A proprietary company has no more than 50 non-employee shareholders and is generally not permitted to offer shares or securities to the public. It must have at least one shareholder and one director, and at least one director must ordinarily reside in Australia.
Public company A public company may have more than 50 non-employee shareholders, can offer shares and securities to the public, and may seek listing on the Australian Stock Exchange.
- Limited liability for shareholders/owners.
- Company structure is commercially well understood and accepted.
- Ability to raise significant capital.
- Profits can be reinvested in the company or paid out to the shareholders as dividends.
- Easy to sell and pass on ownership.
- Company can carry forward losses indefinitely to offset against future profits.
- Significant set-up costs and maintenance costs.
- Limited or no control of company affairs.
- Complex reporting requirements.
- Company can’t distribute losses to its shareholders.
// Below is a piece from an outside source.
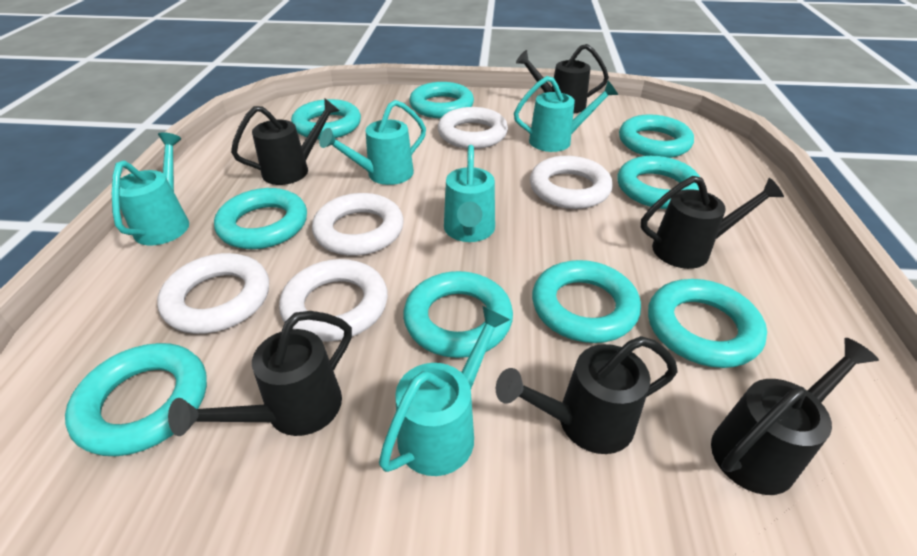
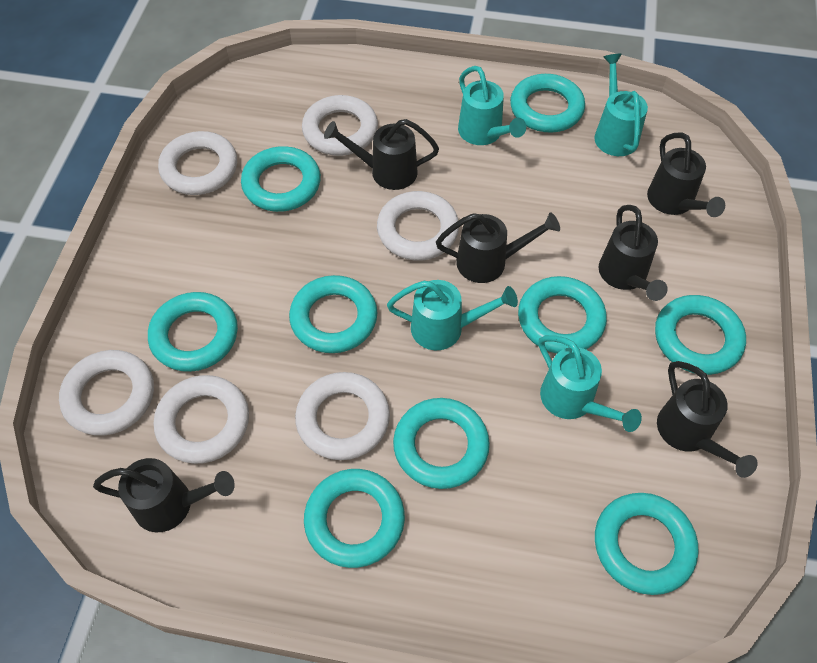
turquoise watering can: [112,132,189,246] [319,100,426,185] [379,306,510,476] [444,145,495,242] [514,76,618,152] = 5 -> [387,280,518,350] [458,66,526,145] [539,335,642,432] [594,54,648,156] = 4
white ring: [157,253,269,334] [279,259,388,342] [312,193,404,256] [438,107,508,149] [530,156,613,209] = 5 -> [59,350,154,436] [154,375,249,464] [158,131,237,195] [295,372,390,460] [302,95,378,156] [377,191,459,261] = 6

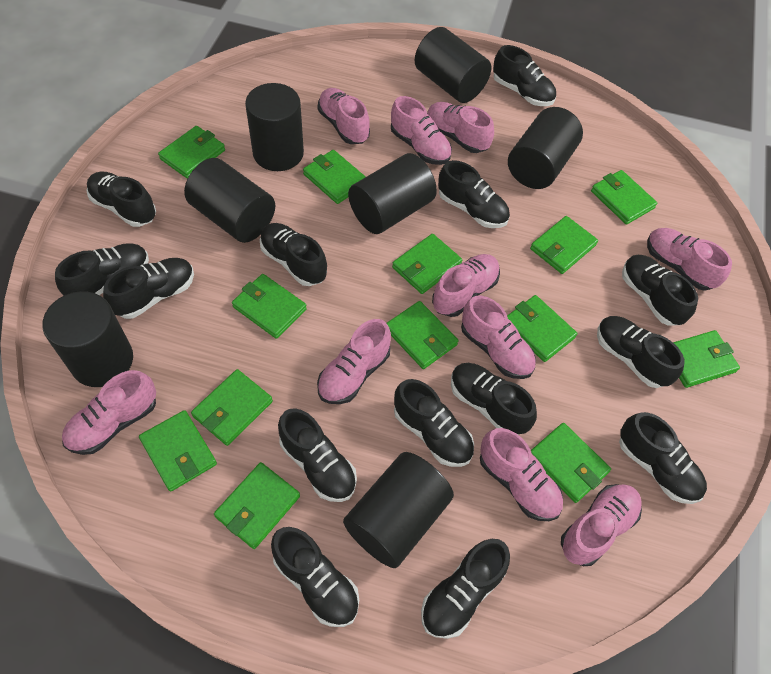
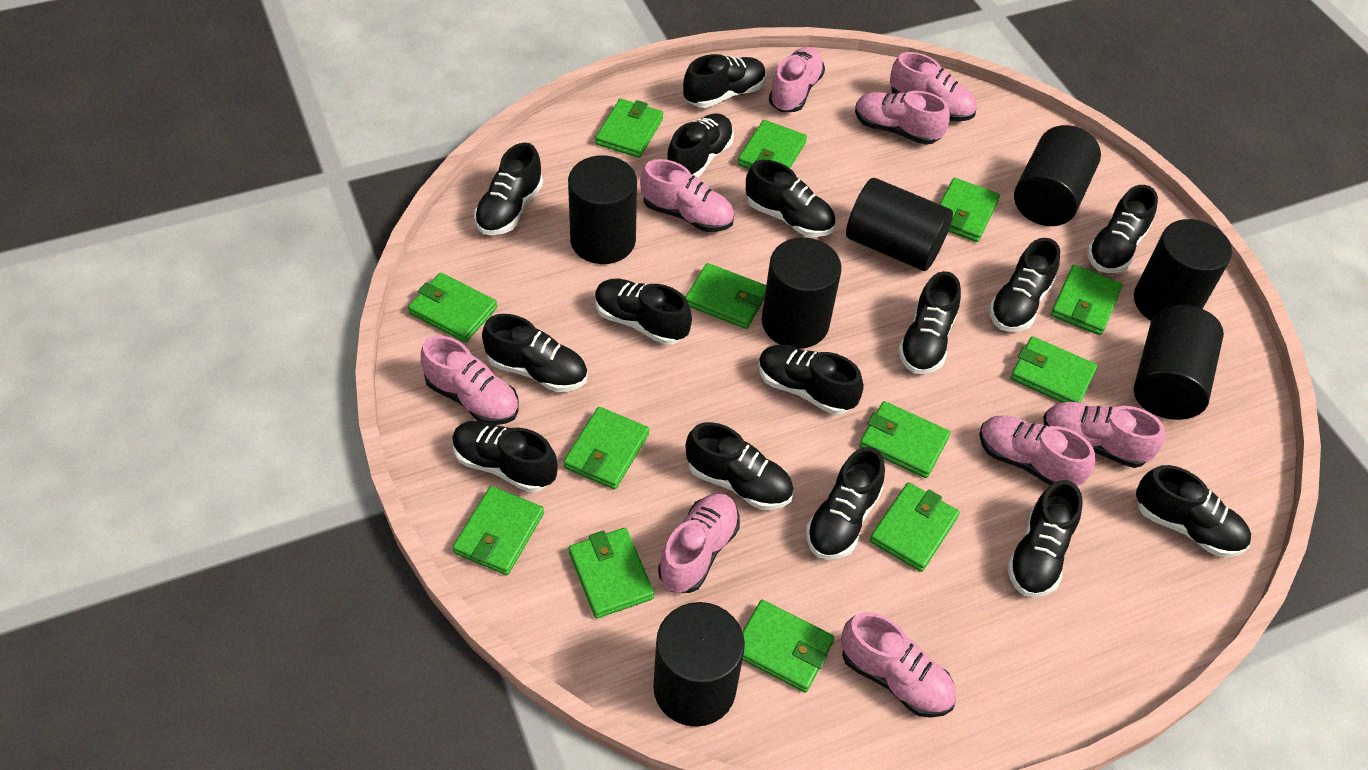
black shoe: [55,243,149,296] [87,172,156,227] [103,258,194,319] [260,223,327,286] [271,527,359,627] [278,408,357,502] [394,379,474,467] [421,539,510,639] [438,160,510,228] [451,363,537,435] [493,45,556,106] [597,316,684,388] [619,412,707,504] [622,255,698,325] = 14 -> [452,421,558,493] [474,143,543,235] [482,314,588,392] [595,279,692,345] [667,113,734,178] [683,54,766,108] [686,422,794,510] [746,160,836,237] [758,345,864,415] [806,447,885,560] [898,271,961,374] [989,238,1060,332] [1007,480,1083,597] [1087,185,1158,273] [1136,465,1251,557] = 15
pink shoe: [62,370,156,455] [317,88,370,144] [317,319,391,404] [391,96,452,165] [427,102,494,153] [432,254,500,317] [461,296,536,379] [480,428,563,521] [561,484,642,566] [647,228,732,291] = 10 -> [421,336,519,425] [640,159,734,232] [658,493,740,593] [769,47,825,112] [841,612,956,718] [855,91,950,145] [890,52,977,122] [979,416,1095,486] [1043,402,1165,468] = 9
- Directors will be personally liable for unpaid PAYG withholding and/or SGC amounts. see here
Unlike a company, a trust is not a separate legal entity. Trusts are often used in connection with running a business for the benefit of others. A trust is a structure where a trustee (an individual or company) carries out the business on behalf of the members (or beneficiaries) of the trust. Family businesses are often set up as a trust so that each family member can be made a beneficiary without having any involvement in how the business is run.
A trust is set up through a trust deed and there are two main types:
The trustee has discretion in the distribution of funds to each beneficiary. The most common example is the family trust.
Unit trusts are recommended when more than one family is involved. The interest in the trust is divided into units, similar to shares. Each unit holder may have a number of units in the trust. Distribution from the trust is determined according to the number of units held. Importantly, trustees are legally liable for the debts of the trust. They can use the assets of the trust to meet those debts. However, if there’s a shortfall, they are responsible for covering the difference from their own resources. A trustee must apply for a Tax File Number (TFN) and lodge an annual trust return. The trust is not liable to pay tax, tax is assessed to the trustee or to the beneficiaries that are entitled to receive the trust net income.
- Learn more about the tax requirements of an Australian trust at the ATO website
Advantages and disadvantages of a trust
Advantages of a trust
- Reduced liability – especially if corporate trustee.
- Asset protection.
- Flexibility of asset and income distribution.
Disadvantages of a trust
- Can be expensive and complex to establish and administer.
- Difficult to dissolve, dismantle, or make changes once established particularly where children are involved.
- Any profits retained to reinvest into the business, will incur penalty tax rates.
- Can not distribute losses, only profits.